(Dataset entries)
────────────────
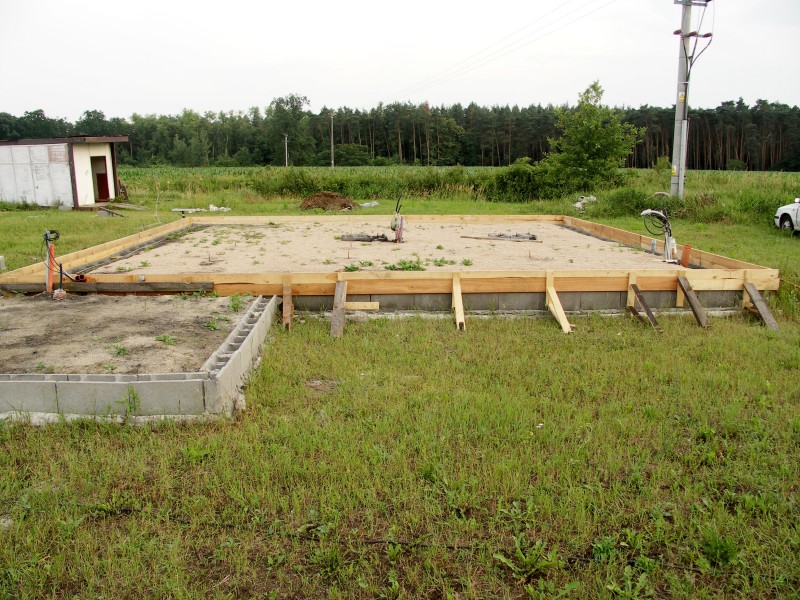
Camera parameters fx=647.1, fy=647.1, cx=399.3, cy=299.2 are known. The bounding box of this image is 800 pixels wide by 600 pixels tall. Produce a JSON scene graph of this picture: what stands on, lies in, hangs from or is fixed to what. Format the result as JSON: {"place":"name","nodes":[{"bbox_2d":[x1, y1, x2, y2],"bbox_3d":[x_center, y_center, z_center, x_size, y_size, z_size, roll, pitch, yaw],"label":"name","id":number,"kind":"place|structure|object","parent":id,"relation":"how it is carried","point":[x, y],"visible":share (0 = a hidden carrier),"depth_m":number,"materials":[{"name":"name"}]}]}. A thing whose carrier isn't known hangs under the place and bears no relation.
{"place":"outdoors","nodes":[
{"label":"outdoors","id":0,"kind":"place"},
{"bbox_2d":[0,135,126,208],"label":"shed","id":1,"kind":"structure","parent":0,"point":[90,190],"depth_m":26.33,"materials":[{"name":"white paint"}]},
{"bbox_2d":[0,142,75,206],"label":"wall","id":2,"kind":"structure","parent":1,"relation":"in","point":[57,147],"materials":[{"name":"white metal"}]},
{"bbox_2d":[90,154,109,201],"bbox_3d":[-12.416,-4.910,26.561,0.861,2.149,1.823,0,12,-1],"label":"doorway","id":3,"kind":"structure","parent":1,"relation":"in","point":[105,195],"depth_m":26.85,"materials":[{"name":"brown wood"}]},
{"bbox_2d":[0,292,253,374],"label":"dirt patch","id":4,"kind":"structure","parent":0,"point":[28,308],"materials":[{"name":"brown soil"}]},
{"bbox_2d":[43,228,62,295],"bbox_3d":[-4.468,-0.463,8.328,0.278,0.874,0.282,0,12,-1],"label":"orange pipe","id":5,"kind":"object","parent":4,"relation":"on","point":[50,251],"visible":0.87,"depth_m":8.30,"materials":[{"name":"orange plastic"}]},
{"bbox_2d":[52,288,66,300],"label":"rock","id":6,"kind":"object","parent":4,"relation":"on","point":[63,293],"visible":0.94,"depth_m":7.88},
{"bbox_2d":[110,344,127,356],"bbox_3d":[-2.564,0.458,5.913,0.229,0.101,0.237,0,12,-1],"label":"weed","id":7,"kind":"object","parent":4,"relation":"on","point":[123,350],"visible":0.94,"depth_m":5.90,"materials":[{"name":"green plant"}]},
{"bbox_2d":[154,333,175,344],"bbox_3d":[-2.271,0.378,6.273,0.245,0.091,0.239,0,12,-1],"label":"weed","id":8,"kind":"object","parent":4,"relation":"on","point":[161,340],"visible":0.95,"depth_m":6.26,"materials":[{"name":"green plant"}]},
{"bbox_2d":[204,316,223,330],"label":"weed","id":9,"kind":"object","parent":4,"relation":"on","point":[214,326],"visible":0.88,"depth_m":6.78,"materials":[{"name":"green plant"}]},
{"bbox_2d":[228,293,243,310],"bbox_3d":[-1.971,0.030,7.769,0.289,0.200,0.340,0,12,-1],"label":"weed","id":10,"kind":"object","parent":4,"relation":"on","point":[234,298],"visible":0.92,"depth_m":7.76,"materials":[{"name":"green plant"}]},
{"bbox_2d":[84,220,678,272],"label":"sand","id":11,"kind":"structure","parent":0,"point":[496,246],"materials":[{"name":"beige sand"}]},
{"bbox_2d":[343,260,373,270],"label":"weed","id":12,"kind":"object","parent":11,"relation":"on","point":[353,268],"visible":0.8,"depth_m":9.86,"materials":[{"name":"green plant"}]},
{"bbox_2d":[341,232,393,242],"bbox_3d":[-0.694,-1.271,13.320,1.155,0.164,0.503,0,12,-1],"label":"debris","id":13,"kind":"object","parent":11,"relation":"on","point":[368,239],"visible":0.85,"depth_m":13.24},
{"bbox_2d":[390,194,405,242],"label":"pipes","id":14,"kind":"object","parent":11,"relation":"on","point":[400,232],"visible":0.98,"depth_m":13.23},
────────────────
### What you will do
Each of the entries above must be copied exactly, but the pictures stay out.

### Written reply
Camera parameters fx=647.1, fy=647.1, cx=399.3, cy=299.2 are known. The bounding box of this image is 800 pixels wide by 600 pixels tall. Produce a JSON scene graph of this picture: what stands on, lies in, hangs from or is fixed to what. Format the result as JSON: {"place":"name","nodes":[{"bbox_2d":[x1, y1, x2, y2],"bbox_3d":[x_center, y_center, z_center, x_size, y_size, z_size, roll, pitch, yaw],"label":"name","id":number,"kind":"place|structure|object","parent":id,"relation":"how it is carried","point":[x, y],"visible":share (0 = a hidden carrier),"depth_m":number,"materials":[{"name":"name"}]}]}. A thing whose carrier isn't known hangs under the place and bears no relation.
{"place":"outdoors","nodes":[
{"label":"outdoors","id":0,"kind":"place"},
{"bbox_2d":[0,135,126,208],"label":"shed","id":1,"kind":"structure","parent":0,"point":[90,190],"depth_m":26.33,"materials":[{"name":"white paint"}]},
{"bbox_2d":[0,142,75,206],"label":"wall","id":2,"kind":"structure","parent":1,"relation":"in","point":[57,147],"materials":[{"name":"white metal"}]},
{"bbox_2d":[90,154,109,201],"bbox_3d":[-12.416,-4.910,26.561,0.861,2.149,1.823,0,12,-1],"label":"doorway","id":3,"kind":"structure","parent":1,"relation":"in","point":[105,195],"depth_m":26.85,"materials":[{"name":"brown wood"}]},
{"bbox_2d":[0,292,253,374],"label":"dirt patch","id":4,"kind":"structure","parent":0,"point":[28,308],"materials":[{"name":"brown soil"}]},
{"bbox_2d":[43,228,62,295],"bbox_3d":[-4.468,-0.463,8.328,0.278,0.874,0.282,0,12,-1],"label":"orange pipe","id":5,"kind":"object","parent":4,"relation":"on","point":[50,251],"visible":0.87,"depth_m":8.30,"materials":[{"name":"orange plastic"}]},
{"bbox_2d":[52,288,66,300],"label":"rock","id":6,"kind":"object","parent":4,"relation":"on","point":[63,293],"visible":0.94,"depth_m":7.88},
{"bbox_2d":[110,344,127,356],"bbox_3d":[-2.564,0.458,5.913,0.229,0.101,0.237,0,12,-1],"label":"weed","id":7,"kind":"object","parent":4,"relation":"on","point":[123,350],"visible":0.94,"depth_m":5.90,"materials":[{"name":"green plant"}]},
{"bbox_2d":[154,333,175,344],"bbox_3d":[-2.271,0.378,6.273,0.245,0.091,0.239,0,12,-1],"label":"weed","id":8,"kind":"object","parent":4,"relation":"on","point":[161,340],"visible":0.95,"depth_m":6.26,"materials":[{"name":"green plant"}]},
{"bbox_2d":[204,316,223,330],"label":"weed","id":9,"kind":"object","parent":4,"relation":"on","point":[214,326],"visible":0.88,"depth_m":6.78,"materials":[{"name":"green plant"}]},
{"bbox_2d":[228,293,243,310],"bbox_3d":[-1.971,0.030,7.769,0.289,0.200,0.340,0,12,-1],"label":"weed","id":10,"kind":"object","parent":4,"relation":"on","point":[234,298],"visible":0.92,"depth_m":7.76,"materials":[{"name":"green plant"}]},
{"bbox_2d":[84,220,678,272],"label":"sand","id":11,"kind":"structure","parent":0,"point":[496,246],"materials":[{"name":"beige sand"}]},
{"bbox_2d":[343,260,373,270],"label":"weed","id":12,"kind":"object","parent":11,"relation":"on","point":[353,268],"visible":0.8,"depth_m":9.86,"materials":[{"name":"green plant"}]},
{"bbox_2d":[341,232,393,242],"bbox_3d":[-0.694,-1.271,13.320,1.155,0.164,0.503,0,12,-1],"label":"debris","id":13,"kind":"object","parent":11,"relation":"on","point":[368,239],"visible":0.85,"depth_m":13.24},
{"bbox_2d":[390,194,405,242],"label":"pipes","id":14,"kind":"object","parent":11,"relation":"on","point":[400,232],"visible":0.98,"depth_m":13.23},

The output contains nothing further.